Point here is when someone, for any reason, aggressively attacks us, our first inclination may be to respond negatively, in defense of ourselves, but may regret our actions later. Of course, this takes more grace than may immediately not present itself, but it is needed, now, and tempered with generosity. Not always easy, for sure, but again is necessary.
Our thoughts may be, “I did nothing to deserve this attack (verbally or physically) and why should I have to sustain this abuse?” “After all, I have been living a grace-filled life, always doing the Church’s bidding and why wouldn’t God be on my side?” Perhaps the thoughts are justified, but in a world where Jesus Christ is the center of our lives, and the ultimate actions should be thought through, there is another line to be remembered:
St. Augustine, in the Twenty-Second Sunday reading from the Liturgy of the Hours, says: “We’re saved by his grace and not by works, lest anyone may boast; for it is by his grace that we have been saved. It is not as if a good life of some sort came first, and that thereupon God showed his love and esteem for it on high saying; “Let us come to the aid of these men and assist them quickly because they are living a good life.” We were not good, but God had pity on us and sent His Son to die, not for good men but for bad ones, not for the just but for the wicked. Yes, Christ died for the ungodly.”

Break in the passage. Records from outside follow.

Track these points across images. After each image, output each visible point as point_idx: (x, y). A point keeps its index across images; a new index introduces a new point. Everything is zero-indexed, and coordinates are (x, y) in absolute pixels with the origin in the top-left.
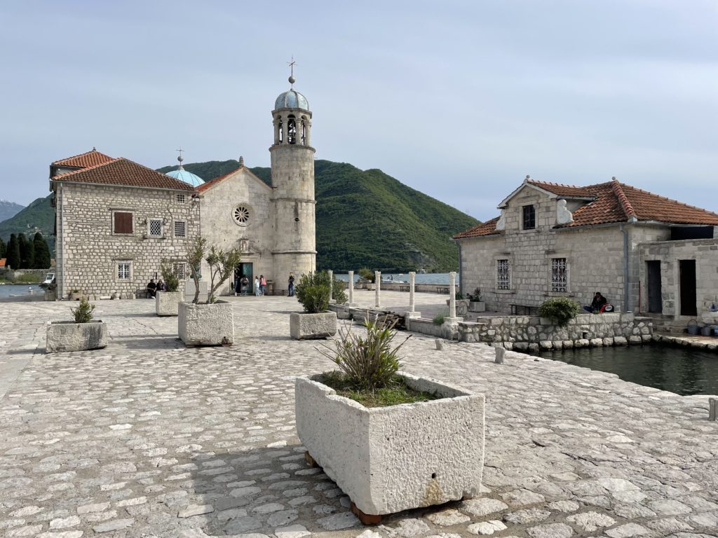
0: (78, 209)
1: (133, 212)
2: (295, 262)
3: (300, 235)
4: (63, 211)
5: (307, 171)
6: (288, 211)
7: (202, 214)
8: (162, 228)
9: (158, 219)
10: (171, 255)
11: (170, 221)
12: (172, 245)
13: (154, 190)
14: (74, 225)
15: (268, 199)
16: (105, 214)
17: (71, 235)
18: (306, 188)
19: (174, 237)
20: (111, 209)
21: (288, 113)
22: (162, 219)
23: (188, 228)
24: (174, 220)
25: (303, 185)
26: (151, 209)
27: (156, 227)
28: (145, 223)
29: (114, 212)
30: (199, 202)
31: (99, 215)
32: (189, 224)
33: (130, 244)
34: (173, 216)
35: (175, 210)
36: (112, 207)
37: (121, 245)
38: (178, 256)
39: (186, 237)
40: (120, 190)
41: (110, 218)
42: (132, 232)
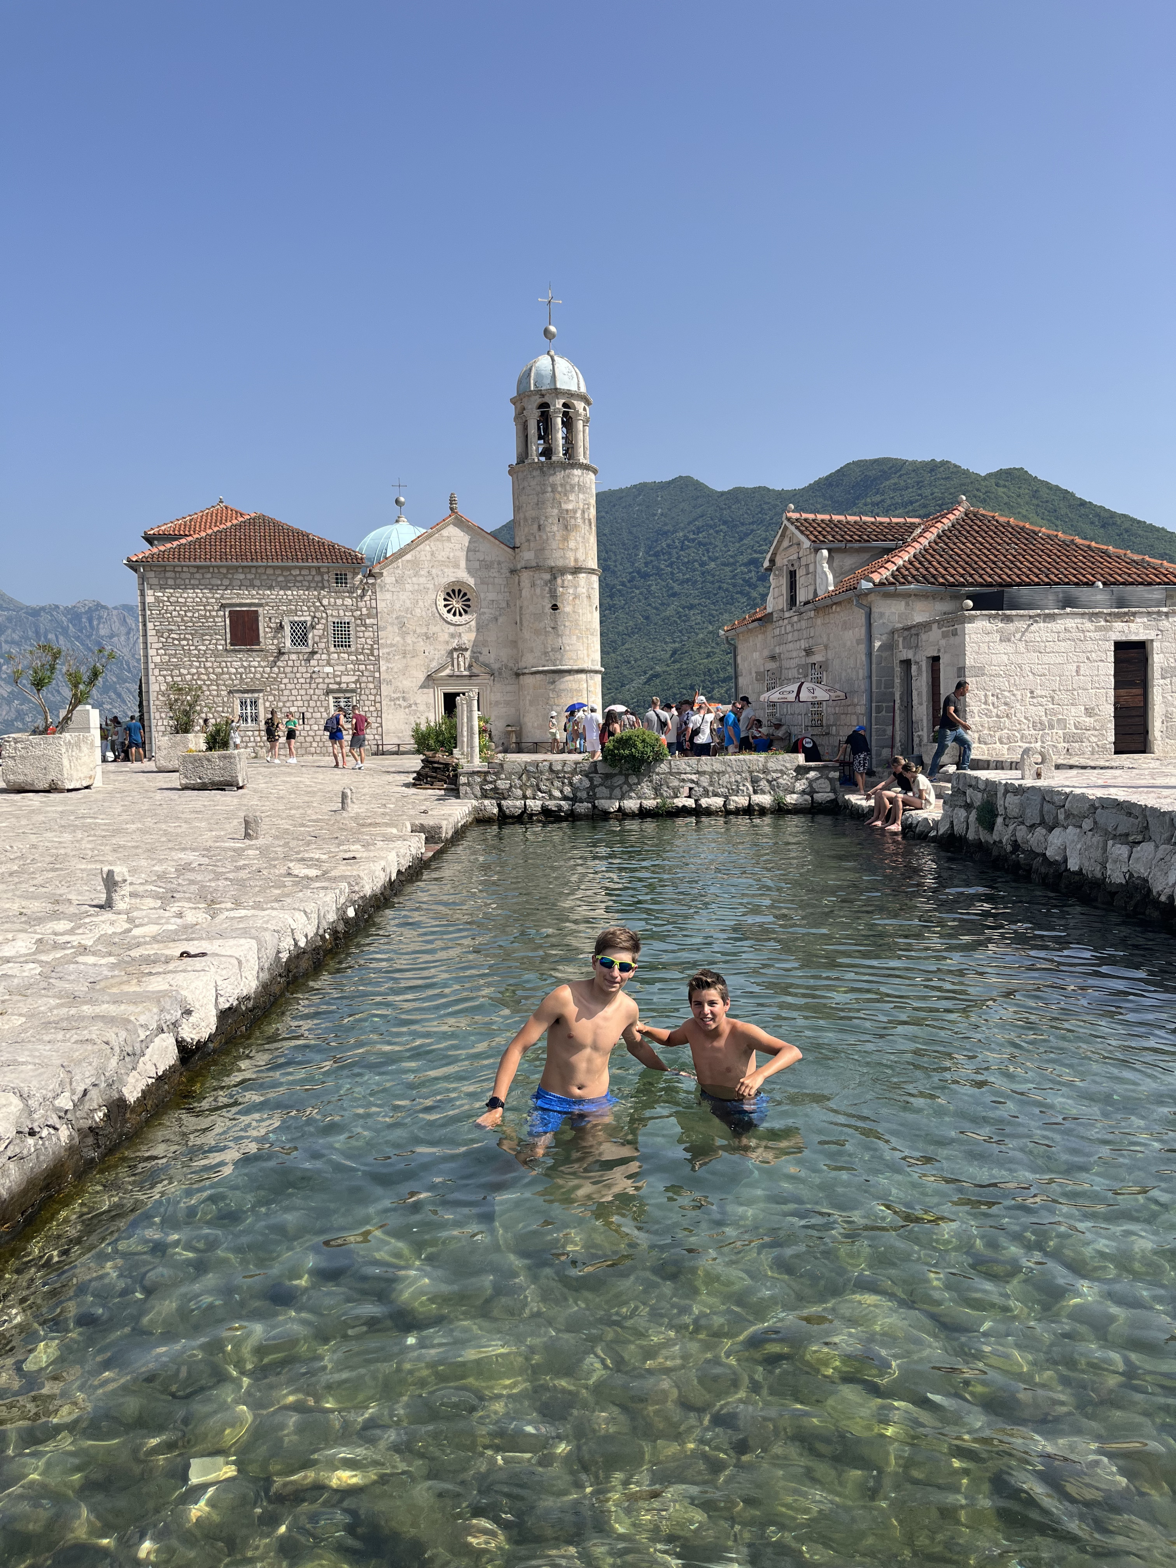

“Perhaps someone can be found who will dare die for a good man; but for the unjust man, for the wicked one, the sinner, who would be willing to die except Christ alone who is so just that he justifies even the unjust.”
May we all remember, the man on the Cross at Calvary was God Incarnate, sent to redeem all who sinned, and will sin for evermore, that all who believe in Him have the opportunity to be saved. All have sinned and that is who Christ rose to redeem.